Sentar Cabeza
Morena Rial tiene 25 años, es conocida por ser hija del comunicador Jorge Rial y por haber tenido una juventud revuelta y bastante desarreglada. De hecho, ha cometido algunos delitos “inexplicables”, y ahora se encuentra en una situación judicial complicada. No todo sirve para llamar la atención y caretearla de “rebelde sin causa”. En Buenos Aires ya fue condenada por un robo, a 3 años de cárcel, mediante un juicio abreviado y con la absoluta admisión de haberlo cometido. Durante casi 8 meses que permaneció alojada en el Penal de Magdalena, “se portó muy bien” y demostró que es consciente de sus actos más allá de sus conflictos personales. Por estos días, permanece con arresto domiciliario junto a su pequeño hijo Amadeo.
Lamentablemente para ella, tiene un juicio pendiente en nuestra ciudad, por presuntos delitos que cometió en perjuicio del padre de su primer hijo, Facundo Ambrosioni, y familiares. El primero es por el robo de siete celulares en un local comercial de su ex-pareja. La segunda imputación es por amenaza coactiva al padre de Facundo a quien le habría dicho: “Con mis amigos te vamos a matar…a todos…no va a quedar nadie vivo si nos denuncian”. La acusación se completa con un hecho de vandalismo contra el auto de un joven a quien interceptaron, robándole además la chapa patente. El juicio, que todavía no tiene fecha de inicio, se realizará en la Cámara Once del Crimen, con la acusación del fiscal Fernando López Villagra. Por ahora todos los esfuerzos del abogado defensor Nicolás Ruades para llegar a un arreglo reparatorio a fin de evitar el juicio han fracasado, por el rechazo de los abogados querellantes Carlos Nayi y Mónica Pico, y también del Superior Tribunal.
De confirmarse los cargos, Morena Rial sería nuevamente condenada y seguramente las penas unificadas. El mínimo y el máximo de la eventual condena van entre los 2 y 12 años de prisión, y el tribunal estará integrado por Gabriela Rojas Moressi, Horacio Carranza y Susana Frascaroli. Seguramente serán audiencias muy mediáticas e incomodas para Morena Rial…pero también podrían ser su oportunidad de sentar cabeza.

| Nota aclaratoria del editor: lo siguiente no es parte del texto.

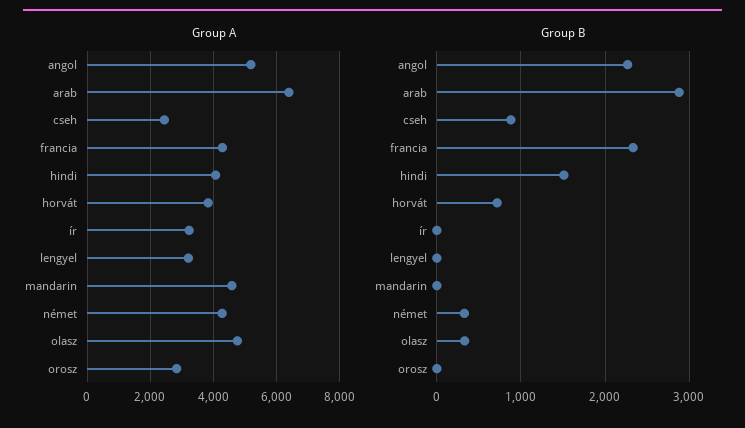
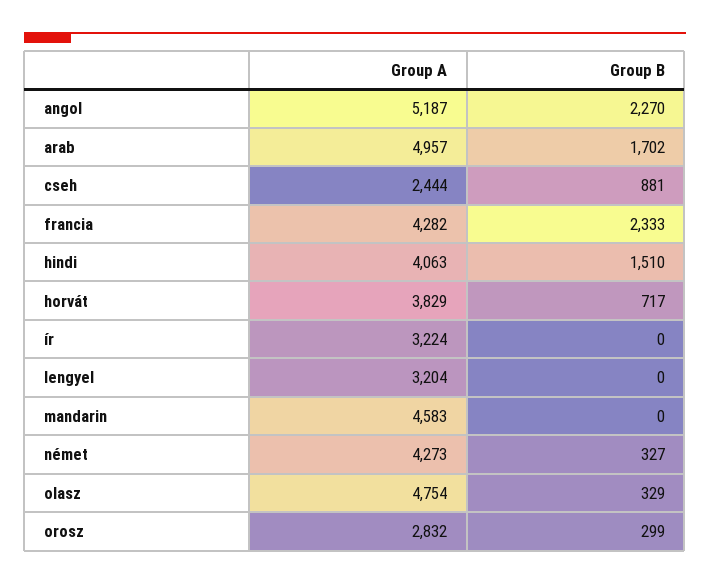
Group A, arab: 6400 -> 4957
Group B, arab: 2900 -> 1702
Group B, orosz: 0 -> 299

La banda de Huguichi o manitos blancas
Hace algunos días, el Tribunal Oral Federal Dos de Córdoba impuso 8 años de prisión para un conocido narco boliviano detenido en el año 2024 en nuestra ciudad. Hugo Hermosa Vacaflor de 56 años era experto en conseguir, transportar, almacenar, fraccionar y vender cocaína en nuestra capital con la modalidad de delivery. A la droga la traía desde Bolivia, a través de Salta y la guardaba en baldes de pintura en un comercio trucho que usaba como pantalla en barrio Ameghino Norte. Su “mano derecha”, el peruano Antonhy Amadeus “Tomás” Delky Artenaza, también fue condenado pero a 6 años y 9 meses de cárcel. Con integrantes cordobeses además, Hermosa Vacaflor había armado una banda bien aceitada y obediente a sus órdenes que recaudaba miles de dólares por la venta al menudeo. Los cómplices locales de la gavilla, Yohana Villarreal, Walter Sosa, Osvaldo Cejas y Gustavo Cabello también fueron condenados, pero a 3 años de prisión condicional, por lo que recuperaron la libertad.
Los hechos investigados por el fiscal Hairabedian correspondían al período entre septiembre del 2023 y noviembre del 2024, cuando estos narcos fueron descubiertos con más de 66 kilos de cocaína y cerca de USD200.000 en su poder. Esta organización guardaba la “mercadería” en casas de Arguello, Villa Martínez, Malvinas Argentinas y hasta en un departamento céntrico cercano al Paseo de las Artes. A la cocaína la traían desde el norte oculta en llantas y neumáticos de una camioneta, y aquí la guardaban en tarros de pintura blanca. Por supuesto, todo estaba supervisado por Hermosa Vacaflor, un jefe obsesivo y detallista que incluso en los cruces telefónicos se refería a la droga como rabas o pescado. Así funcionaba la banda de manitos blancas (por manchas de vitiligo), también conocido por el apodo de Huguichi (tierno diminutivo de Hugo).